Ibuprofen blocks changes in Na v 1.7 and 1.8 sodium channels associated with complete Freund's adjuvant-induced inflammation in rat.

UNLABELLED: Although nerve growth factor plays a role in augmenting sodium channel expression in small dorsal root ganglion (DRG) cells, the cytochemical mediators responsible for enhanced expression in large DRG neurons are unknown. To narrow the search for mediators involved in the increased production of sodium channels in large DRG neurons, we examined the effect of cyclooxygenase inhibition on sodium channel production during inflammation. Thirty minutes before the subcutaneous injection of complete Freund's adjuvant (CFA), rats received ibuprofen (nonselective, cyclooxygenase inhibitor), NS-398 (selective, cyclooxygenase inhibitor), or vehicle. Withdrawal thresholds from thermal and mechanical stimulation were measured before and immediately after CFA injection and at selected hourly intervals after injection for the next 24 hours. Sodium channel up-regulation was then examined in DRG by using site-specific, anti-sodium channel antibodies, Na(v) 1.7 and 1.8. Both ibuprofen and NS-398 provided analgesia during the second phase of inflammatory hyperalgesia that begins 3 hours after CFA injection. The up-regulation, predominantly of Na(v) 1.7 and minimally of Na(v) 1.8 channels, seen in vehicle-treated rats was suppressed by both drugs at 24 hours after injection. By 72 hours after injection, no difference in labeling between the drug- and vehicle-treated animals was observed. Sodium channel labeling in large DRG neurons returned to baseline between 1 and 2 weeks after CFA injection, whereas small cell labeling persisted.
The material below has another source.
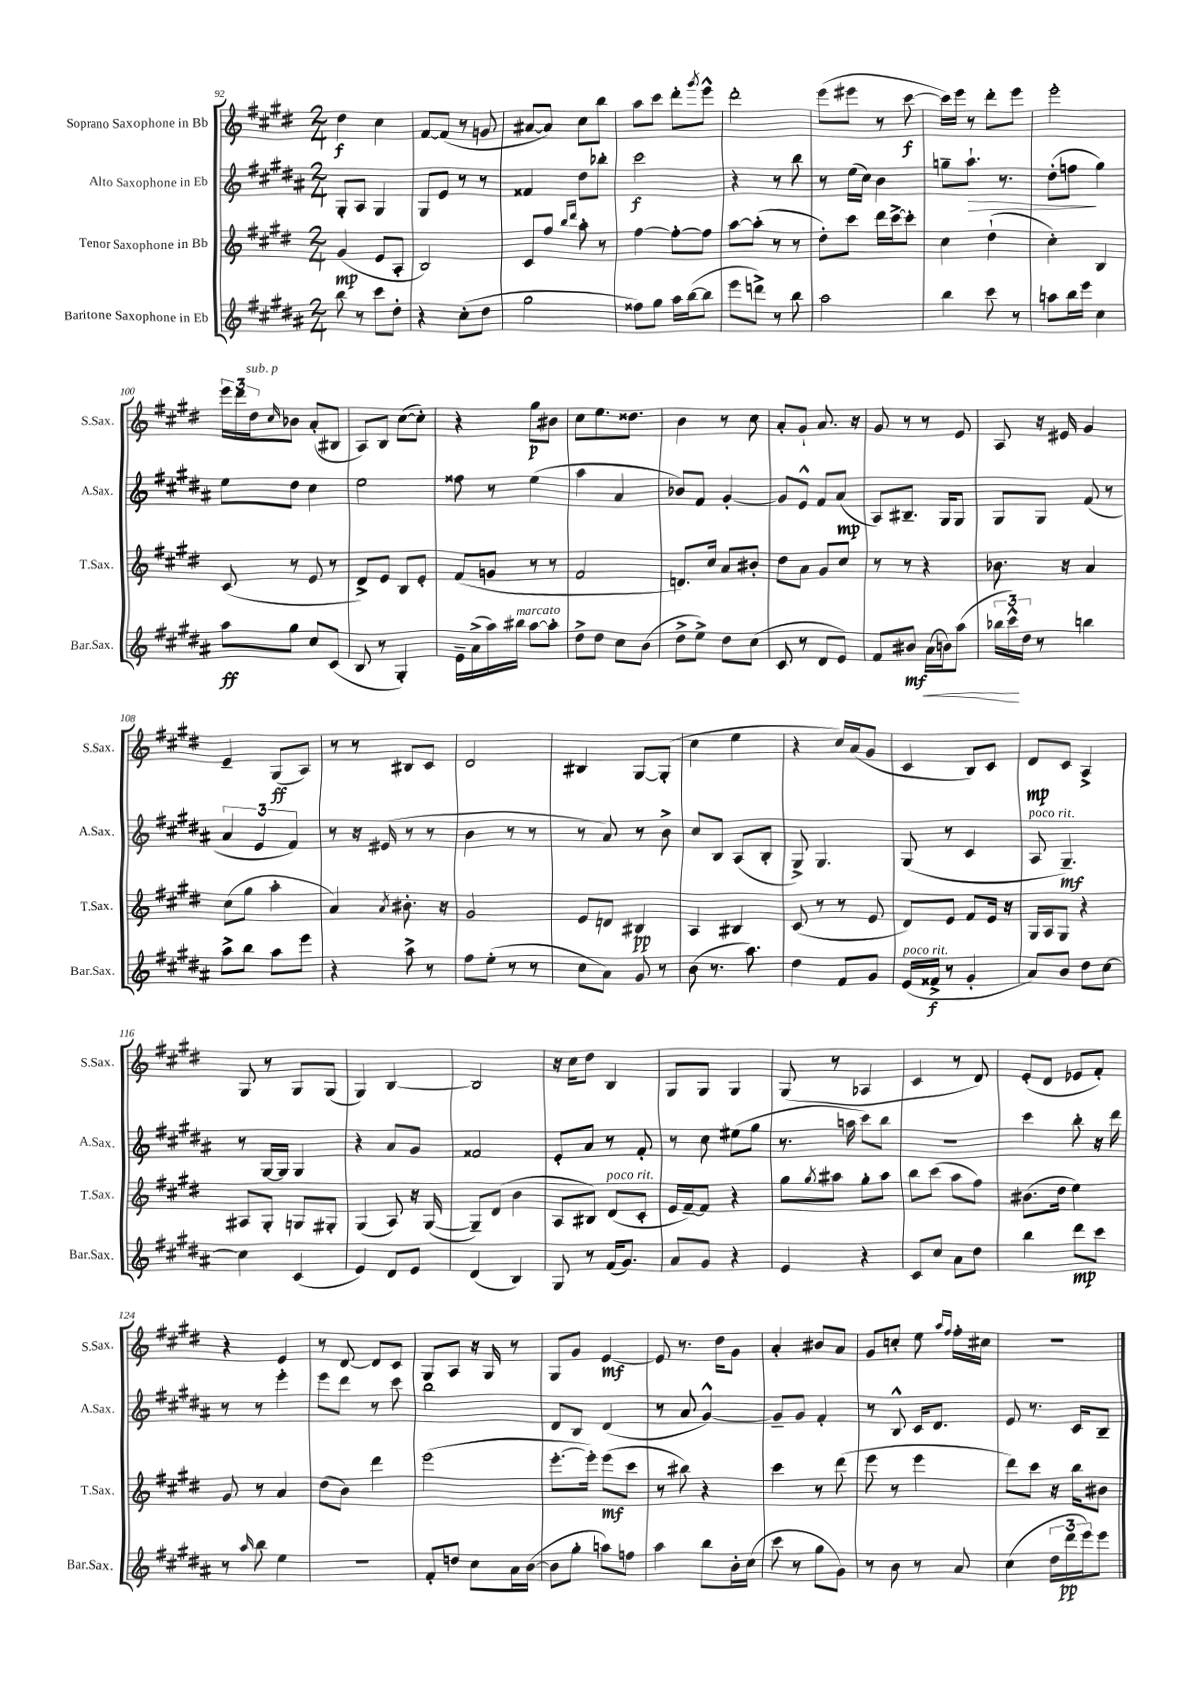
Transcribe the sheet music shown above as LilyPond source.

The cytochemical signal for sodium channel up-regulation in the large DRG cells that most closely correlates with inflammatory hyperalgesia is mediated at least in part through products of the cyclooxygenase pathway. PERSPECTIVE: Expression of sodium channels in dorsal root ganglia increases dramatically during inflammation. The increase in sodium channels is thought to enhance neuronal excitability and to play a role in hyperalgesia and wound vigilance during healing. We provide evidence that prostaglandins play a role in signaling channel augmentation.